On the pros side, because a BNPL purchase will allow you to defer payments over time, it may allow you to purchase something you want but would otherwise be unable to afford. They also allow consumers to make purchases leveraging credit but without being on the hook for double-digit interest fees, like you would be with a credit card. BNPL purchases are also accessible to people who have low or no credit as they don’t often involve a hard credit check.
Still, despite the pros column, there are some real risks involved in using BNPL services. Most importantly, there will be consequences for you if you miss a payment or fall behind on your plan. These will range between service providers, but might include late fees, the introduction of an interest rate on your plan or a report to credit bureaus that you’ve fallen behind on payments. This could negatively impact your credit score, making it harder for you to get approved for loans or rentals in the future.
Another key factor to consider is that BNPL is increasingly used to finance small purchases. For consumers who aren’t careful, small purchases can add up into one big mountain of debt. According to research by C+N, the average consumer with outstanding “buy now, pay later” debt owes $883 and makes payments toward four purchases.

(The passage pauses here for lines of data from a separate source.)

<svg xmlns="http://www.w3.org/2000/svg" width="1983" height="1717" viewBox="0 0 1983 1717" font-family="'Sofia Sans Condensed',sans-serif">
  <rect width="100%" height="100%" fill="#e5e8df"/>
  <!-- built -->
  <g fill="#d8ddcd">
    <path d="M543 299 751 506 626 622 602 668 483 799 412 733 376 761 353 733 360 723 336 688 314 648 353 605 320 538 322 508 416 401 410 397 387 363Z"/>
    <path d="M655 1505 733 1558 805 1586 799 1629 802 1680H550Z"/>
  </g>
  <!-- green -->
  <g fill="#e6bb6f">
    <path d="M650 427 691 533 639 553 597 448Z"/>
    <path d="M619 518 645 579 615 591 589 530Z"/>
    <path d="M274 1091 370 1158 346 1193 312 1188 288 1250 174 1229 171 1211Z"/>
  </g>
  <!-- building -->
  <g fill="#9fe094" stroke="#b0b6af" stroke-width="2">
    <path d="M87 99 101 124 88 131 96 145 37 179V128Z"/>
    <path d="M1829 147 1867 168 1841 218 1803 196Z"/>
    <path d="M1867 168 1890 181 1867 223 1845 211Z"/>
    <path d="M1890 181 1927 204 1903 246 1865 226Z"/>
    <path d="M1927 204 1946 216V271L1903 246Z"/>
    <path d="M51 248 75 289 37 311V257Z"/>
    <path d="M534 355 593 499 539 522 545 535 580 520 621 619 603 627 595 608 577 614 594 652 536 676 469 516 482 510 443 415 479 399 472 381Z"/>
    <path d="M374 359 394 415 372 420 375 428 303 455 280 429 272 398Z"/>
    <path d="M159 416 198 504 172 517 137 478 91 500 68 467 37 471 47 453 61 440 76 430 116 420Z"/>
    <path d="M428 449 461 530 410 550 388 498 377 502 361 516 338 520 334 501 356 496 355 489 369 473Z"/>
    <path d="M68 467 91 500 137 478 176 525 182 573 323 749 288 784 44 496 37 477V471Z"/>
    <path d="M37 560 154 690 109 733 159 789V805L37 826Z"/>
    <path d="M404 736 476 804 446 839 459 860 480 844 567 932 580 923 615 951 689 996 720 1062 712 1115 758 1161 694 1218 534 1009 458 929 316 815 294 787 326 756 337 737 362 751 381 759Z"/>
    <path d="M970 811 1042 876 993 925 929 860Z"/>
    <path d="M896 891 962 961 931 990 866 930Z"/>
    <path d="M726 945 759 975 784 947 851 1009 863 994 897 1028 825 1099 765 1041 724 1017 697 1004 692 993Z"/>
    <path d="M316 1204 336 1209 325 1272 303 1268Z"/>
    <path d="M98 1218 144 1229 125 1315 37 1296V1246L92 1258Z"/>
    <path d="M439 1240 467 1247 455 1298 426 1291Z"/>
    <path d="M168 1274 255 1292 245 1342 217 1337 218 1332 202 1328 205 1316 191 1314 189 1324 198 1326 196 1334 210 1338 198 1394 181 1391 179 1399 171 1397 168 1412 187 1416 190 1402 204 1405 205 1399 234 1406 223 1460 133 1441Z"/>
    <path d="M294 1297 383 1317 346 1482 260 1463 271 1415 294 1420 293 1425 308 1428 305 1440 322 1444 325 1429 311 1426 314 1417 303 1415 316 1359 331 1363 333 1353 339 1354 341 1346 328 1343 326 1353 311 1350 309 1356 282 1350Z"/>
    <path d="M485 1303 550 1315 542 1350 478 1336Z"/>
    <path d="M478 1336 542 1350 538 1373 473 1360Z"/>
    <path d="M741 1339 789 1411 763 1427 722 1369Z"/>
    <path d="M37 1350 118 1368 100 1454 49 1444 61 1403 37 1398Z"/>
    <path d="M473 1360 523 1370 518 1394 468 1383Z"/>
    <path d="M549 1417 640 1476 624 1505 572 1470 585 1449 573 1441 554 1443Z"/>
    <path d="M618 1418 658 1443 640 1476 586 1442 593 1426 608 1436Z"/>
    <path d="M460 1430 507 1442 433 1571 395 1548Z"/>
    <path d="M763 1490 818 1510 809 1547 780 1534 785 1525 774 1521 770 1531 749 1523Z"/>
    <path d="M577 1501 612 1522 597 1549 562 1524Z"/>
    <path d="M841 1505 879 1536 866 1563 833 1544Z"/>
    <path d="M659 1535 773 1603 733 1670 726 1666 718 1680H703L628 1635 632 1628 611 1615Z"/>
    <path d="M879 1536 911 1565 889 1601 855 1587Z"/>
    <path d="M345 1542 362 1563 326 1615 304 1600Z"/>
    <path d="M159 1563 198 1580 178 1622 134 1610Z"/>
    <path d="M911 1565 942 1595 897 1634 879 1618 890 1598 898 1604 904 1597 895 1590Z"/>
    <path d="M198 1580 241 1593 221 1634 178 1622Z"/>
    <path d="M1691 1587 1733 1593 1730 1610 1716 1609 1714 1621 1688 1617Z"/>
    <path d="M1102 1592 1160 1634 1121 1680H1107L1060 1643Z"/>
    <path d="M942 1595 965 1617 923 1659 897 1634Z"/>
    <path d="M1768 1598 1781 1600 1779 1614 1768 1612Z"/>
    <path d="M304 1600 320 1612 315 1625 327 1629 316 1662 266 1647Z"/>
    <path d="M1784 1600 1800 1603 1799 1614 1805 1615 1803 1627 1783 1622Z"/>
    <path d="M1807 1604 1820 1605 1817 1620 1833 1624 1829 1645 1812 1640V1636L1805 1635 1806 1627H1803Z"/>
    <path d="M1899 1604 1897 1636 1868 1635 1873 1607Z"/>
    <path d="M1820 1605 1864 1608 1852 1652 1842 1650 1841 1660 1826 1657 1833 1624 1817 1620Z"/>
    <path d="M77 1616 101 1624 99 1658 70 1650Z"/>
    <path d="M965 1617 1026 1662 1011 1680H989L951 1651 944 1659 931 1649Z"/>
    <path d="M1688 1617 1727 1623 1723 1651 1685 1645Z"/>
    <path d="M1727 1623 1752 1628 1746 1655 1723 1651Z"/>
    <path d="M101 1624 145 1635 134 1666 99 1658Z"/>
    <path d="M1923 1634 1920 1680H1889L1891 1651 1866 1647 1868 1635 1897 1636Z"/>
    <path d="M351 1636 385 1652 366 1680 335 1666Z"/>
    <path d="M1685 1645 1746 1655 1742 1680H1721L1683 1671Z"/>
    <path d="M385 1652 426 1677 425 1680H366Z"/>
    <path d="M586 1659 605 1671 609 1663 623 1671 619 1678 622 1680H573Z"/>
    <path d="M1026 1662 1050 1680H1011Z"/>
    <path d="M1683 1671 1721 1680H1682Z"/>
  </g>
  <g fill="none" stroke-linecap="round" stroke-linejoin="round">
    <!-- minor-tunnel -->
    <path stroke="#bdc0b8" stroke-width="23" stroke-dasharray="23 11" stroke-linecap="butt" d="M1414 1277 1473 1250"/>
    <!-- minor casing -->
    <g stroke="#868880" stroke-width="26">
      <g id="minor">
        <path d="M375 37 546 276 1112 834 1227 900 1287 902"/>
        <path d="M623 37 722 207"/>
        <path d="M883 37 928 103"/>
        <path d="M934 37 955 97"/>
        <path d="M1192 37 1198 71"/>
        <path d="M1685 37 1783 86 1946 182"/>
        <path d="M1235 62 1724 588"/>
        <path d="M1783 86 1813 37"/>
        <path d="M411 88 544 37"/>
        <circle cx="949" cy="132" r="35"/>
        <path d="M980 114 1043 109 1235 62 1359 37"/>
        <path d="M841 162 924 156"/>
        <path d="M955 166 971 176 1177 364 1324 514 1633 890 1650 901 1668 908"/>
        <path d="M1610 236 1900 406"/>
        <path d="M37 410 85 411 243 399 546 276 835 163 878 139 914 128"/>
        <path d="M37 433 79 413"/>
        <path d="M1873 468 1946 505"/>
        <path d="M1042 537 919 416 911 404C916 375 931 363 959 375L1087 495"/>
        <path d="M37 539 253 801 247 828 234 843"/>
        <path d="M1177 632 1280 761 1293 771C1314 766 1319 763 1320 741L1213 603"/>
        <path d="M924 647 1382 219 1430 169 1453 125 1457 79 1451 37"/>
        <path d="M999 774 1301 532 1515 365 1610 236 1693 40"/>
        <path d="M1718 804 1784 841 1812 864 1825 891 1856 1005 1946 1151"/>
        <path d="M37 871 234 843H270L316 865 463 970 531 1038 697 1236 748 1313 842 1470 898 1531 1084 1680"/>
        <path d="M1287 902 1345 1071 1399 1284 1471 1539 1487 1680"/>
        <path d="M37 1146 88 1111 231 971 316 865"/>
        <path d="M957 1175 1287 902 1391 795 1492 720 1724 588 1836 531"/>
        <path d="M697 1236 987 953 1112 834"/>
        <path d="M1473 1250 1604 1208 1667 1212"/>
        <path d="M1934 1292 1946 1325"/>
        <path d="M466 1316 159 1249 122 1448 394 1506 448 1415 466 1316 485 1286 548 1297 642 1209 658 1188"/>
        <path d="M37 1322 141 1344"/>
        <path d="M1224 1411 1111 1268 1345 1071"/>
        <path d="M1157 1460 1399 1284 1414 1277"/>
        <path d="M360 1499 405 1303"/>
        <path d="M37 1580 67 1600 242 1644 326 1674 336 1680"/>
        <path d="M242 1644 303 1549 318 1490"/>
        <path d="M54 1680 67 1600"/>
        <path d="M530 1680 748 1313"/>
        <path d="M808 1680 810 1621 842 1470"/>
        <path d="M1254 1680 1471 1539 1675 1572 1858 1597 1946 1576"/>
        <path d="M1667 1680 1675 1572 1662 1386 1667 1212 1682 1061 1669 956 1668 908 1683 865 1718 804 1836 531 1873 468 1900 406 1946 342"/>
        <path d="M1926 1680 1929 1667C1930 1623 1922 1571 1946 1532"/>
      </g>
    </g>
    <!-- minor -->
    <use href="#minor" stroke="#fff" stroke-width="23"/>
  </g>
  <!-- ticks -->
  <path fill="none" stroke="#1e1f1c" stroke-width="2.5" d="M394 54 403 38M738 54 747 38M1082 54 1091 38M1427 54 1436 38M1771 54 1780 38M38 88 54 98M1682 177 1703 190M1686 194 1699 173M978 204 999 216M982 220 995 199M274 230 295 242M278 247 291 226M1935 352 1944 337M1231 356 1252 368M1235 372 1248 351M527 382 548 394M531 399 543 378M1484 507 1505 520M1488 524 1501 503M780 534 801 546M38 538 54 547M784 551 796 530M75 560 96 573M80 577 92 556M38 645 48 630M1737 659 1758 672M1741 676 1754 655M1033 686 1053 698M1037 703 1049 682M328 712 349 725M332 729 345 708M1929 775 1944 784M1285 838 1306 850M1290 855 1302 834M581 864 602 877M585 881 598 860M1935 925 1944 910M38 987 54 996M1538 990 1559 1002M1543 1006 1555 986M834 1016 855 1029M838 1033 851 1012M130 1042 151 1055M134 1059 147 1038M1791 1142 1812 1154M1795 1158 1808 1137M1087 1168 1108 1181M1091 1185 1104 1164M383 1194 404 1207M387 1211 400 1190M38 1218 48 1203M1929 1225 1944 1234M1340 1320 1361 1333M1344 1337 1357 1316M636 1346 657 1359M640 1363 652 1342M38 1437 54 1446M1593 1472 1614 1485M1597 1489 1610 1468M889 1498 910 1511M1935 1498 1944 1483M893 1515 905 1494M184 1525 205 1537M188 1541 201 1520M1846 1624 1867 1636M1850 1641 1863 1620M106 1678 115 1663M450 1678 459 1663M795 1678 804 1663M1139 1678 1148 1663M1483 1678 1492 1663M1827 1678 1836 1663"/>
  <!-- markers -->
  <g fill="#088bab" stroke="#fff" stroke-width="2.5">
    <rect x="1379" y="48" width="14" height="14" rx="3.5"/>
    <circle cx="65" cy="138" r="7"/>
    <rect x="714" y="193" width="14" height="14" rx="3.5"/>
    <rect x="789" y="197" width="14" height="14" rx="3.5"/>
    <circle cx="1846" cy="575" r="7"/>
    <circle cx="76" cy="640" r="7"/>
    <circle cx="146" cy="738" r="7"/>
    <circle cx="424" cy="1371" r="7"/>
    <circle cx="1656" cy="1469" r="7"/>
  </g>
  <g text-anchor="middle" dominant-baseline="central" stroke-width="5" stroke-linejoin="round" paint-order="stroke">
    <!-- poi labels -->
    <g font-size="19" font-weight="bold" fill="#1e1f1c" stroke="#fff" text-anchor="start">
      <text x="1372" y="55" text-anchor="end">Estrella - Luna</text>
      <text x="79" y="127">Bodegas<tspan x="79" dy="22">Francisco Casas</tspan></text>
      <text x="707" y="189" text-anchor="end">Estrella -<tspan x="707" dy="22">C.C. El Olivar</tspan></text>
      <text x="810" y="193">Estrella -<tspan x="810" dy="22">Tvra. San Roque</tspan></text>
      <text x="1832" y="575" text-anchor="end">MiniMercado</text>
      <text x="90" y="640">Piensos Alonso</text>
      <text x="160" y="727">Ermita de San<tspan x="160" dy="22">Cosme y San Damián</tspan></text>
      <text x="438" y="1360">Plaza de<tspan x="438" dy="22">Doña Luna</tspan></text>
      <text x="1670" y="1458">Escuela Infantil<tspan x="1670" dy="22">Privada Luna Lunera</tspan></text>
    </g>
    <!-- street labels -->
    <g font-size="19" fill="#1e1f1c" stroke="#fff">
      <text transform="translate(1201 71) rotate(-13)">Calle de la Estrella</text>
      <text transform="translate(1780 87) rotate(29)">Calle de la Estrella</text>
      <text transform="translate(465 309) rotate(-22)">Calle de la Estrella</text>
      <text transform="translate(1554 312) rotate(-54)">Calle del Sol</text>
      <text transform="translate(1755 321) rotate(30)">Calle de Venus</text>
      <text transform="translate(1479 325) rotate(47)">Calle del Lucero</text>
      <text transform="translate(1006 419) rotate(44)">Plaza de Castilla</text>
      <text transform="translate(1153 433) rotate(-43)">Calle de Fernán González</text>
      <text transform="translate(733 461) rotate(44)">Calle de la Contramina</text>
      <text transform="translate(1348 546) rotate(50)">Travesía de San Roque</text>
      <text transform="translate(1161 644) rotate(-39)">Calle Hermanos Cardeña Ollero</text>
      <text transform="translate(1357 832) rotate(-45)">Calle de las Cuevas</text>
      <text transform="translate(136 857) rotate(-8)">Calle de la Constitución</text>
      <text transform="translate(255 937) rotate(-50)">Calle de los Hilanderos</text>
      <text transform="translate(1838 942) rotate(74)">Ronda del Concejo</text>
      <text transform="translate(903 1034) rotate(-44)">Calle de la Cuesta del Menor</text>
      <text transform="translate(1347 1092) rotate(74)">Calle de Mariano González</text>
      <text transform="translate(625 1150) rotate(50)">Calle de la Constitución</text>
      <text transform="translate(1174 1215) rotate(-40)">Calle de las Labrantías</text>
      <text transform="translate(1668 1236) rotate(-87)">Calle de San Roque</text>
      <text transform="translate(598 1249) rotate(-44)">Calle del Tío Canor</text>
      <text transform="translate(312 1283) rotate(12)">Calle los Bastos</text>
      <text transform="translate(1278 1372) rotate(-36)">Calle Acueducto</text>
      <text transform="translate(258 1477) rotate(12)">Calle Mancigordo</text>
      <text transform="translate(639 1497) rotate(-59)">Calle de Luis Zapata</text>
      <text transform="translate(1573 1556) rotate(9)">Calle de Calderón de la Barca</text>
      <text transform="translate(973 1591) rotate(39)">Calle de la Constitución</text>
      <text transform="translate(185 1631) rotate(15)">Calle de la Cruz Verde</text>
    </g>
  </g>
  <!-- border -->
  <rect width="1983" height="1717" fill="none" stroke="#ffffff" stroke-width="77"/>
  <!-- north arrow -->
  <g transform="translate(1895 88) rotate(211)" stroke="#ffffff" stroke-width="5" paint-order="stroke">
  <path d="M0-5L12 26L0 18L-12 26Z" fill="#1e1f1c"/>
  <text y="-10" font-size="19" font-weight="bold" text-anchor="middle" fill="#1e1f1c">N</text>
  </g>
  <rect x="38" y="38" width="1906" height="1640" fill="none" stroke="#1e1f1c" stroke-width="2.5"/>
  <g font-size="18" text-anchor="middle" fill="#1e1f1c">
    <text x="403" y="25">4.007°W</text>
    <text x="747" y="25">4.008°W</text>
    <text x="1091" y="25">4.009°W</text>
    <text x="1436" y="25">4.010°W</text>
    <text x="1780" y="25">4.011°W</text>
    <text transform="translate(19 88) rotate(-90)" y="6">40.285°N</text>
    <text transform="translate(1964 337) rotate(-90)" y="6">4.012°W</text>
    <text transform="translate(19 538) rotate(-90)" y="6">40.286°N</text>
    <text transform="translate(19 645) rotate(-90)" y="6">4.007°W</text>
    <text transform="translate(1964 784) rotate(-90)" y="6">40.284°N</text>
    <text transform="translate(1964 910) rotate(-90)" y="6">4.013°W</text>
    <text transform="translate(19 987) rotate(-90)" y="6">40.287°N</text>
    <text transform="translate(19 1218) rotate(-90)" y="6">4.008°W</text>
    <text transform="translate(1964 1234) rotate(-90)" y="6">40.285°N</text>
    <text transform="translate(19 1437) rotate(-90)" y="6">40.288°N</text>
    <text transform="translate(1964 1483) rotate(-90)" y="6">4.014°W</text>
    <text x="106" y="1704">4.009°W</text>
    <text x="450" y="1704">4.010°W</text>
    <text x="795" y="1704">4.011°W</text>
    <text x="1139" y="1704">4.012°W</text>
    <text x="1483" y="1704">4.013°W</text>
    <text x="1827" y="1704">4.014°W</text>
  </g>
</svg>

Many financial experts are particularly concerned about BNPL and younger consumers, as they don’t often have a high level of financial literacy and may be influenced to overspend when they use the service.
Beyond that, a BNPL purchase may be harder for you to return. You should eventually get your money back, but you’ll likely need to continue making payments on the plan until you can provide proof that your return has been processed and verified by the retailer.
Final thoughts on BNPL
Buy now, pay later can be a useful tool in a consumer’s financial routine, but is one that should be used with caution. If you’re interested in starting to use BNPL to make purchases, be sure you understand what you’re committing to before you agree to any payment plan terms. BNPL can help you buy items that otherwise might seem unattainable, but ultimately, it’s important to ask yourself if the purchase is truly worthwhile or if it’s something you’d be better off saving up for.